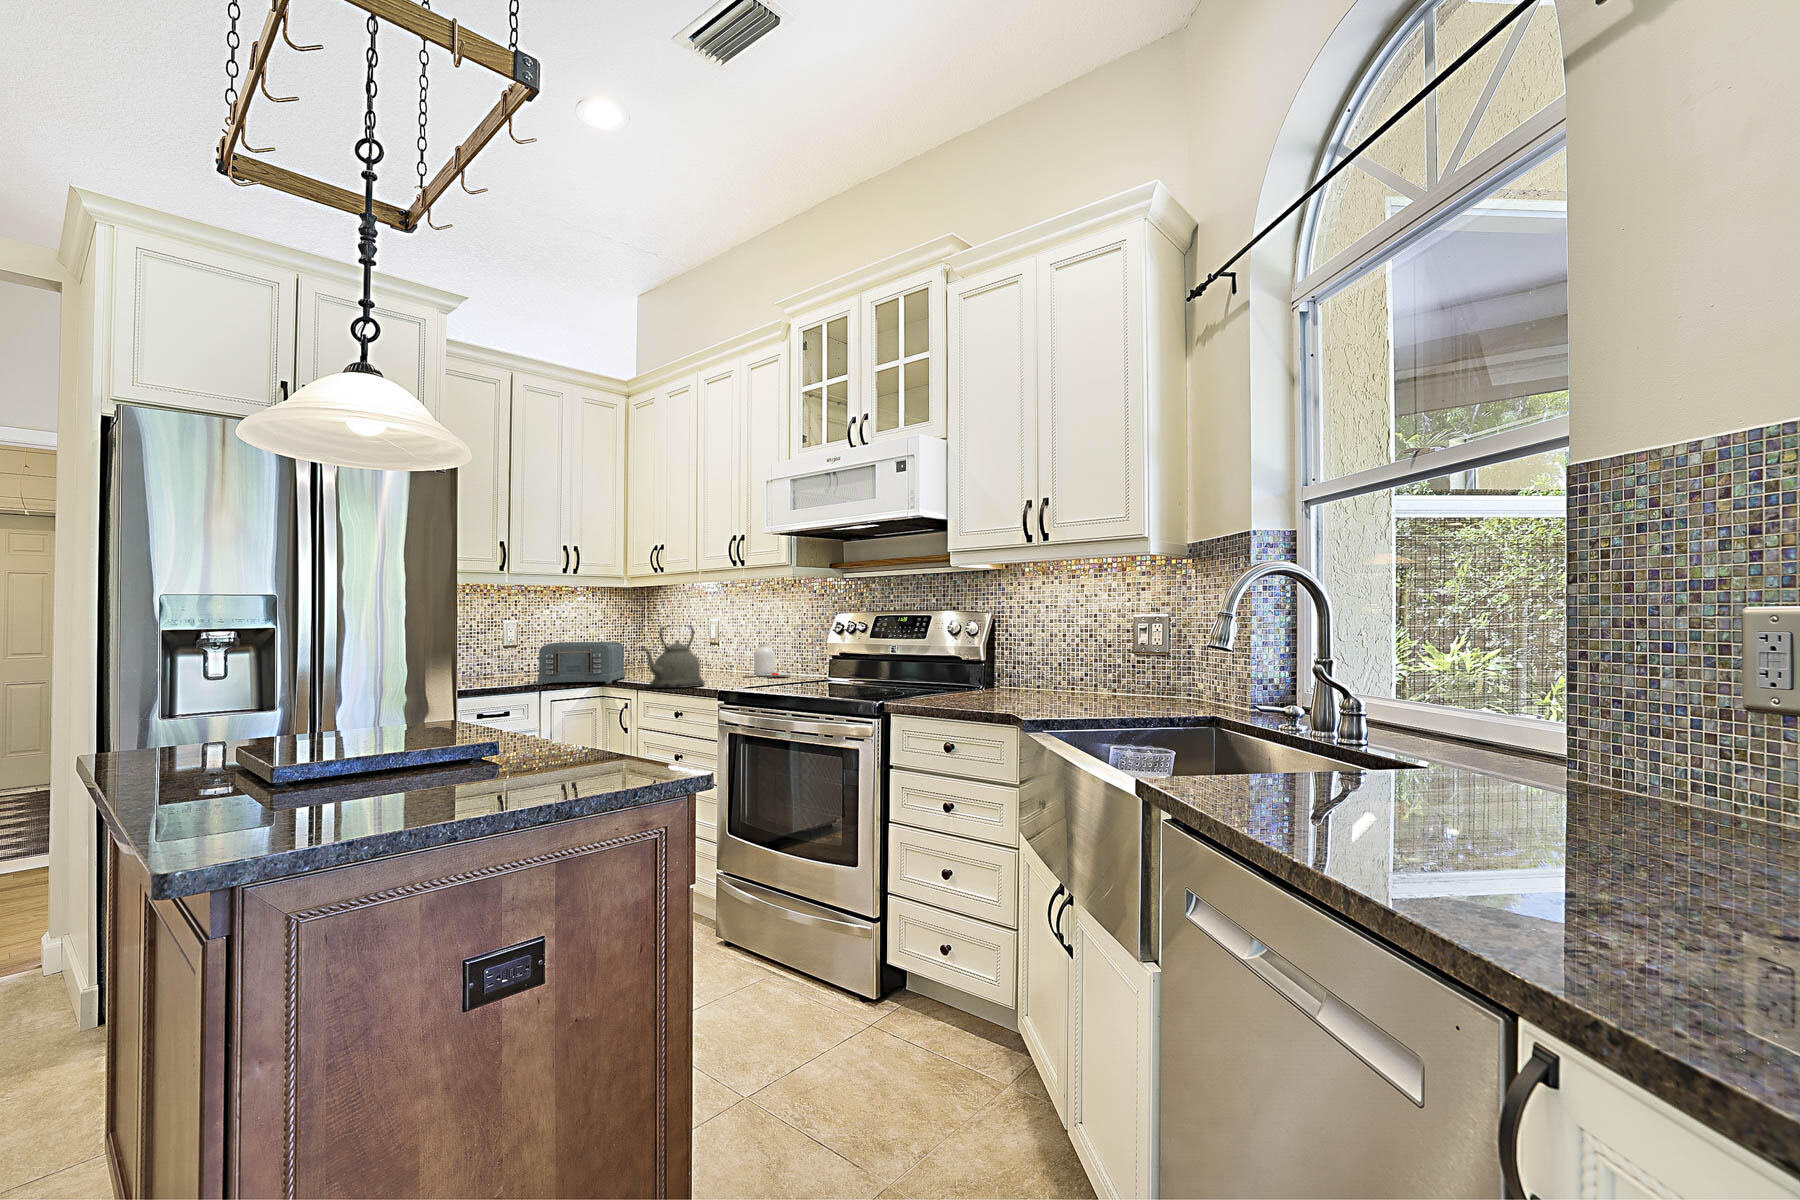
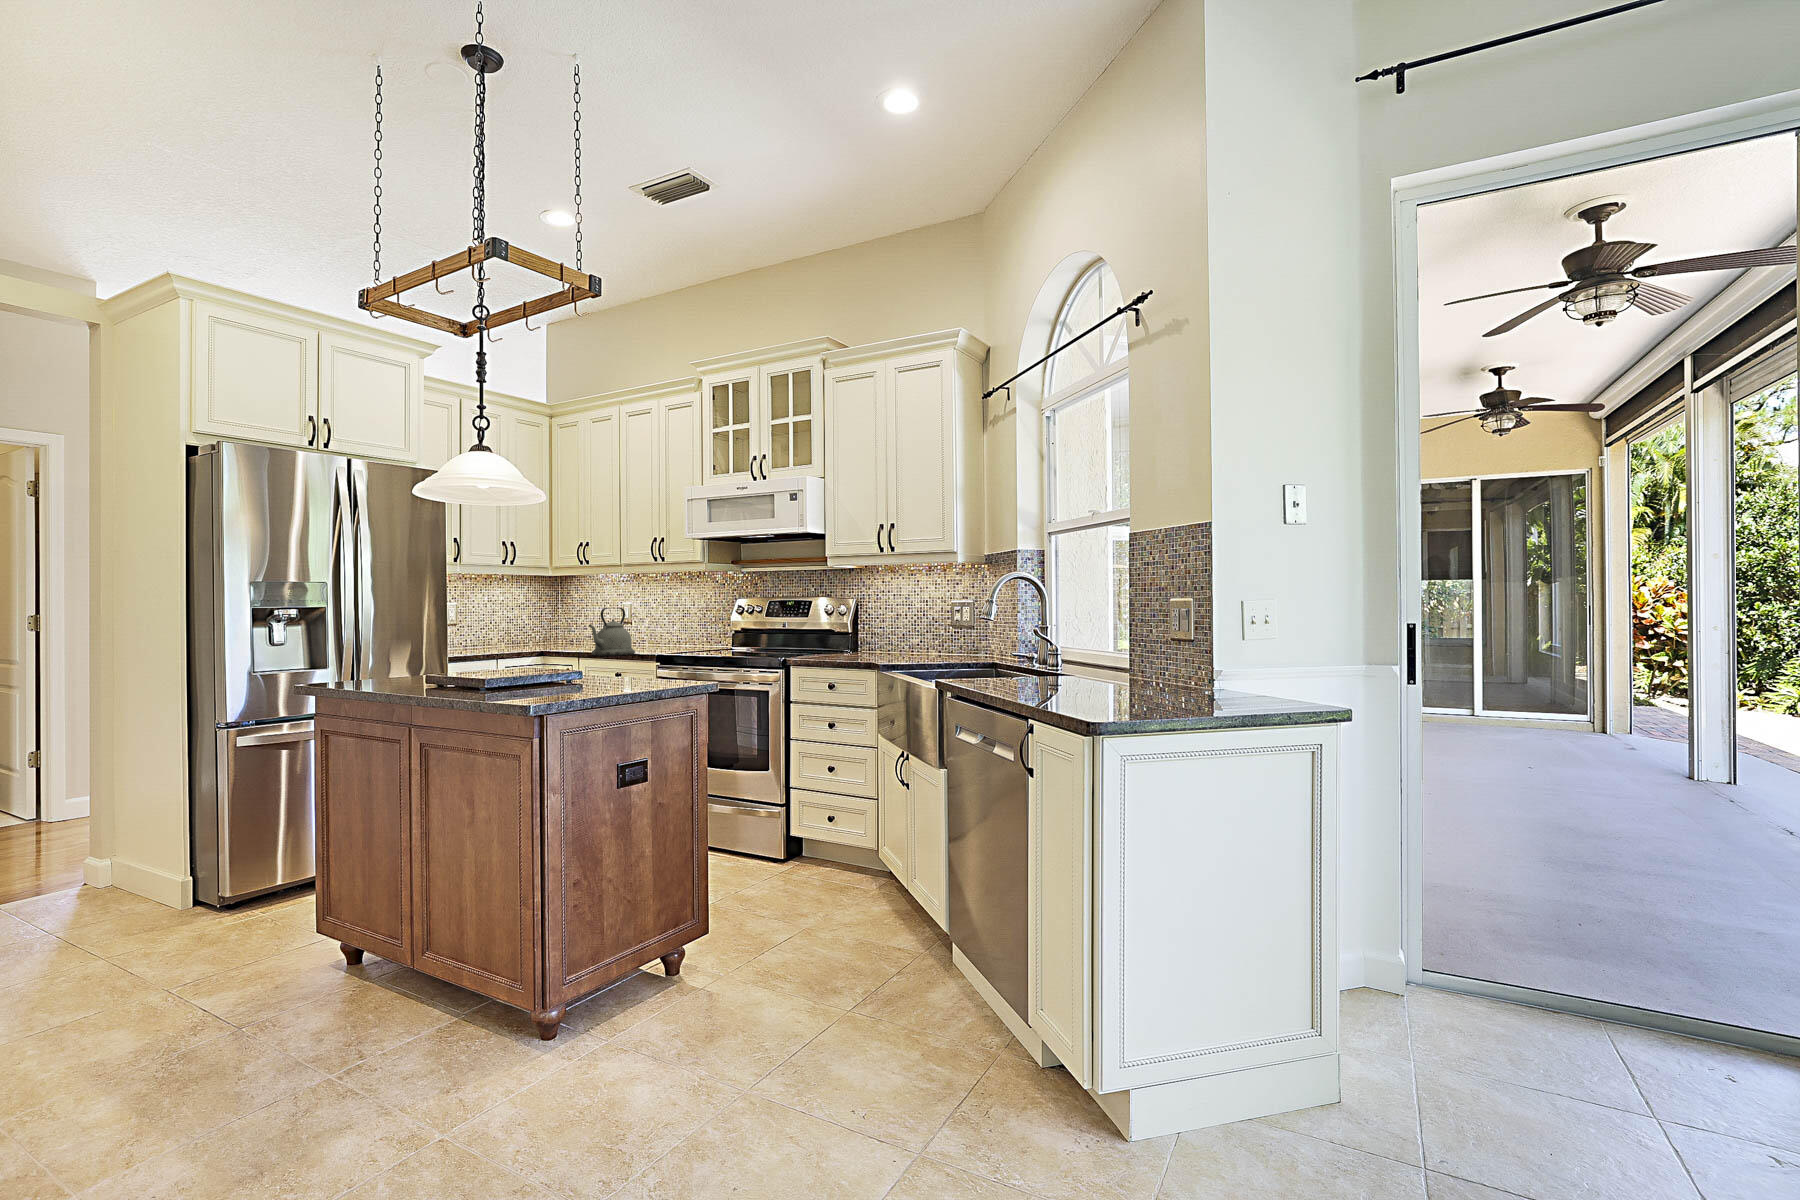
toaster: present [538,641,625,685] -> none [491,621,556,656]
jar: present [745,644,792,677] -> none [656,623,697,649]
---
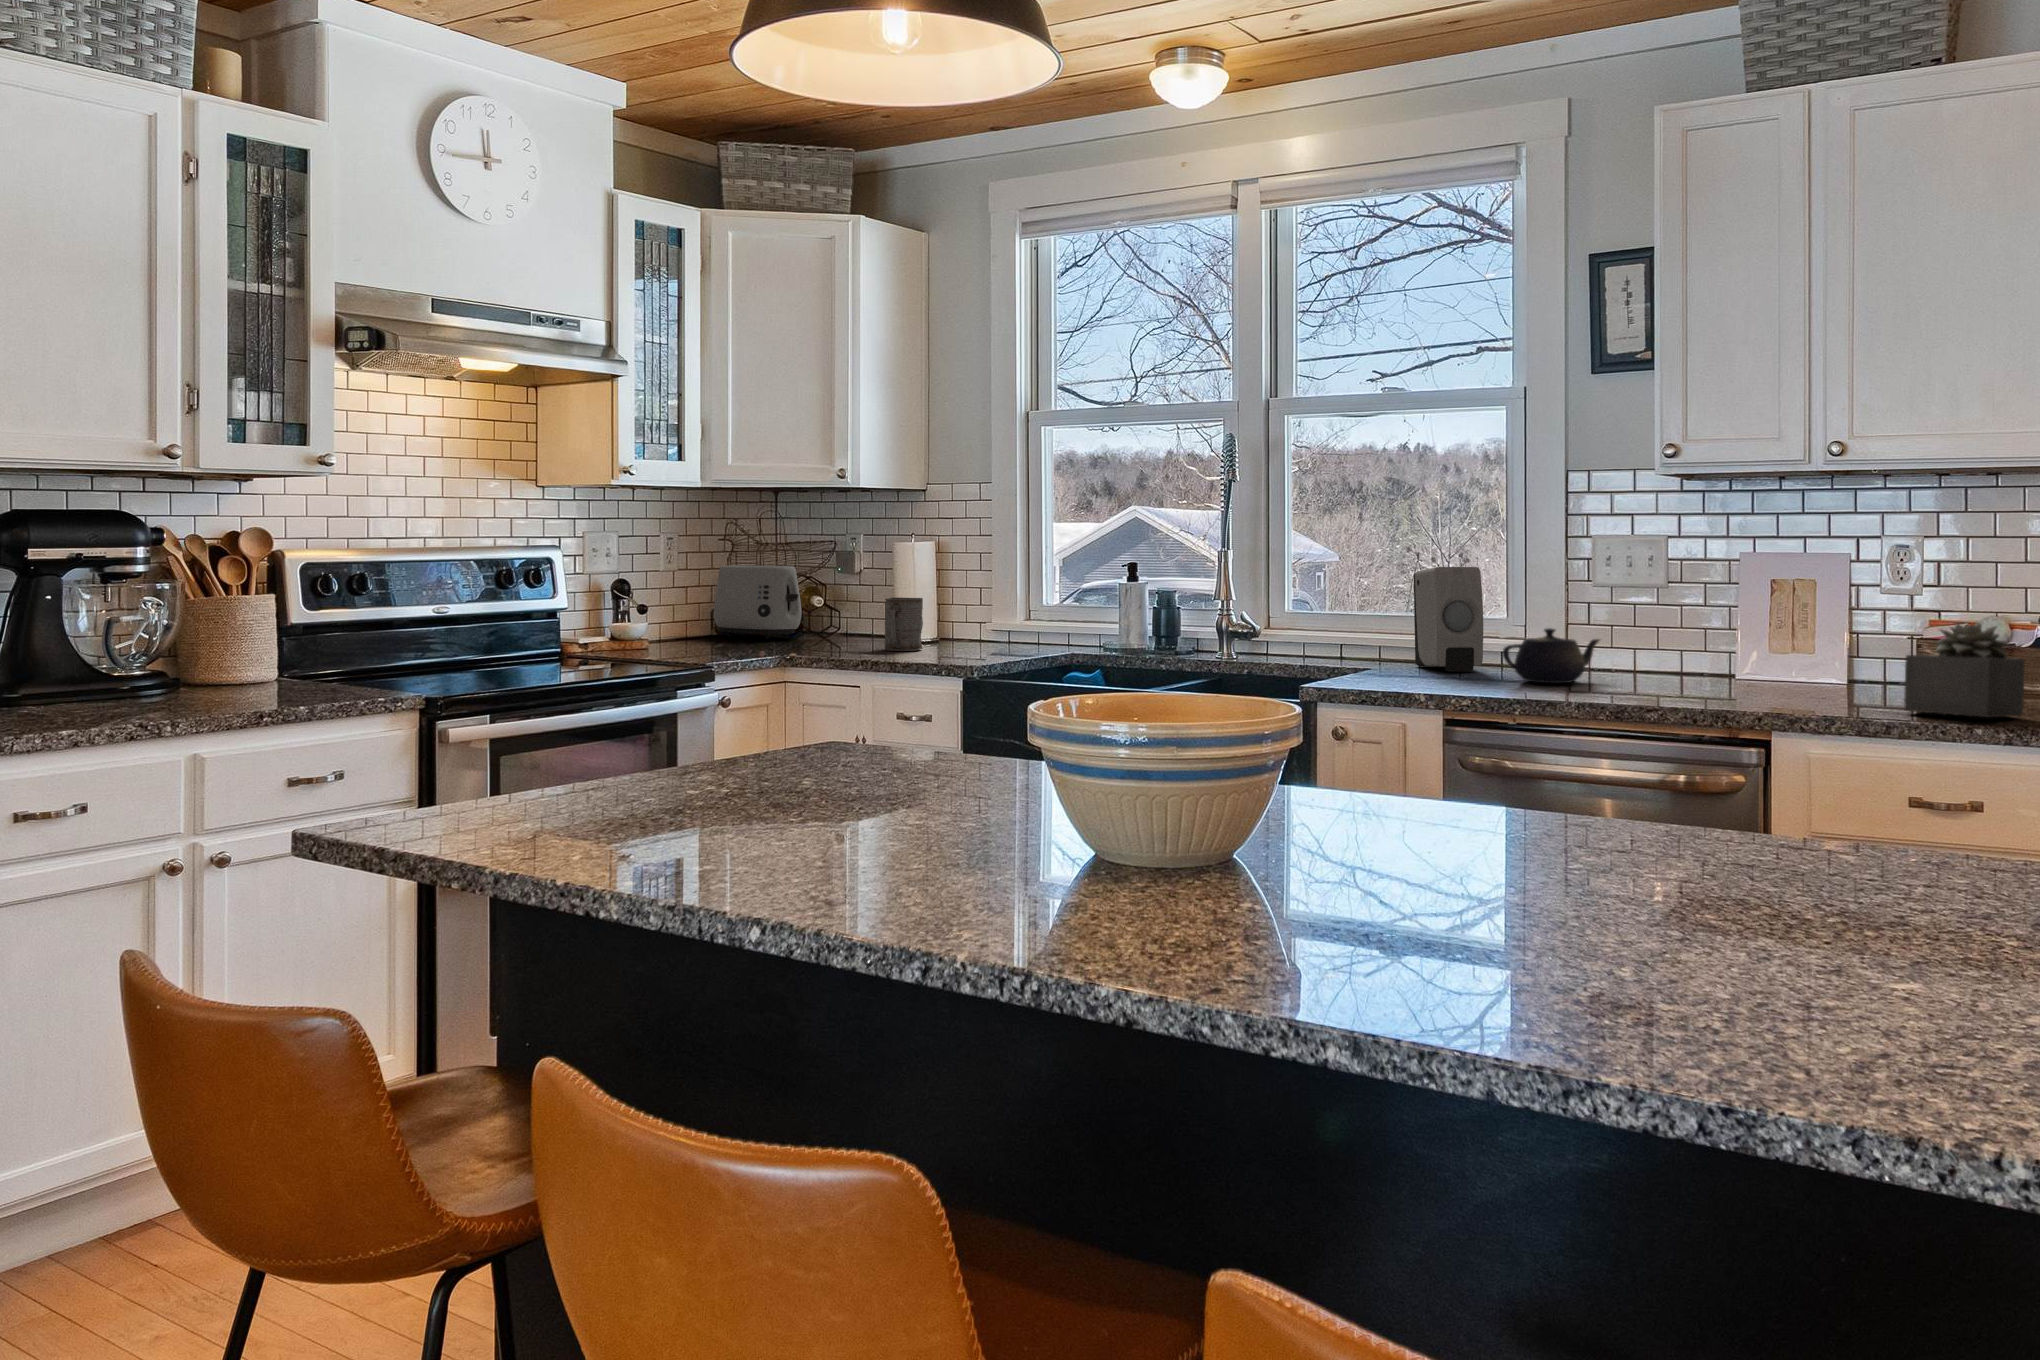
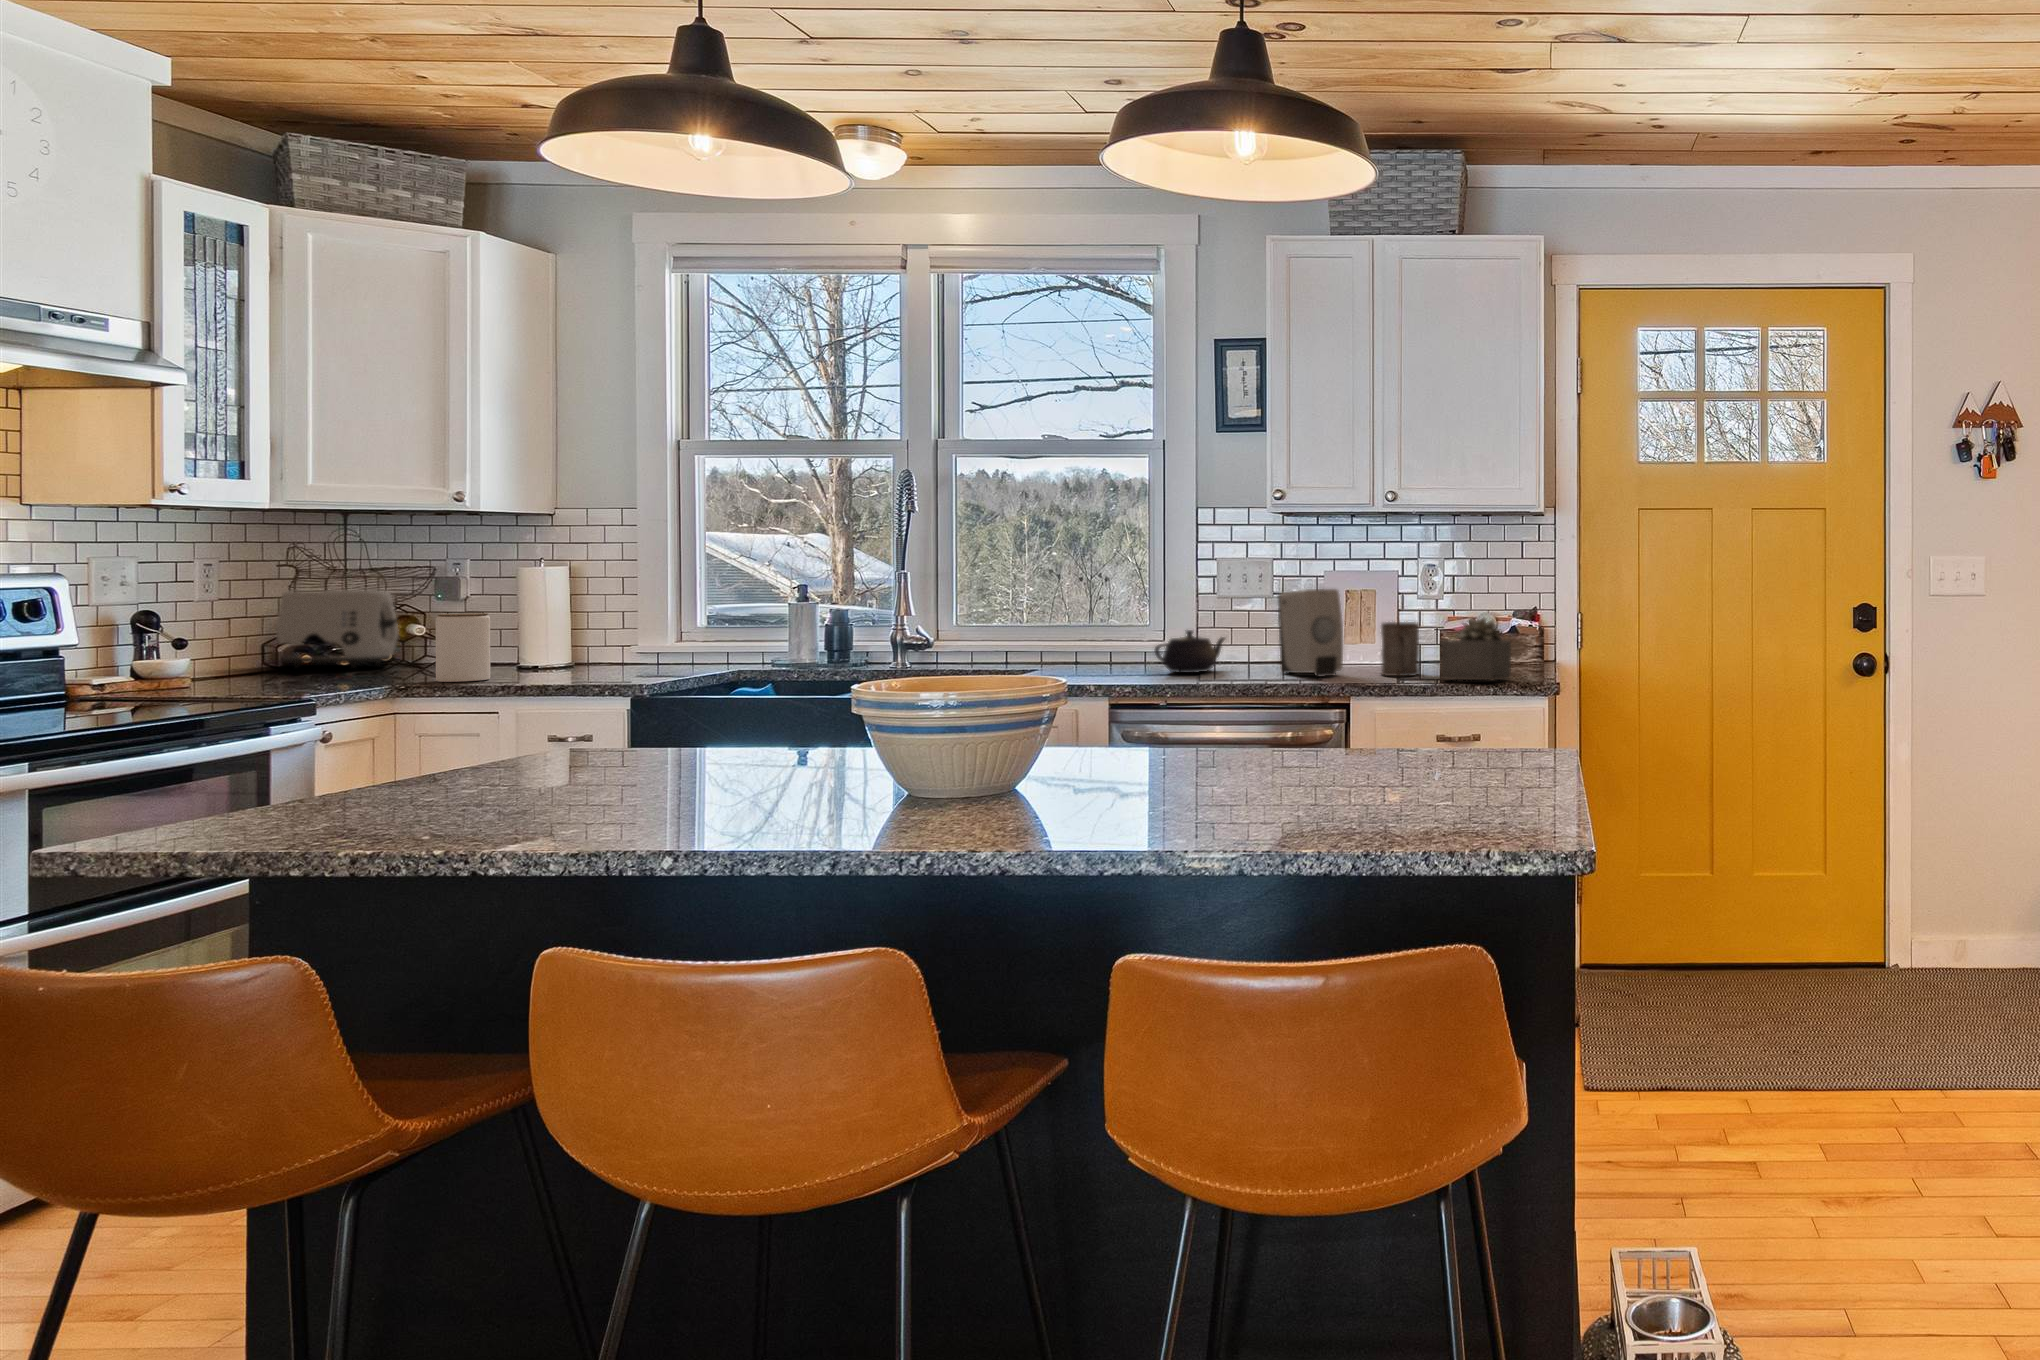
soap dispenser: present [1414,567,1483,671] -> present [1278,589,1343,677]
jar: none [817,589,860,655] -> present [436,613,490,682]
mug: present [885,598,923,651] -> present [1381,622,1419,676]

■ What is needed: Write out exactly the lines above between the line with "soap dispenser: present" and the line with "mug: present [885,598,923,651]", inclusive, and nothing beyond them.

■ Exercise solution:
soap dispenser: present [1414,567,1483,671] -> present [1278,589,1343,677]
jar: none [817,589,860,655] -> present [436,613,490,682]
mug: present [885,598,923,651] -> present [1381,622,1419,676]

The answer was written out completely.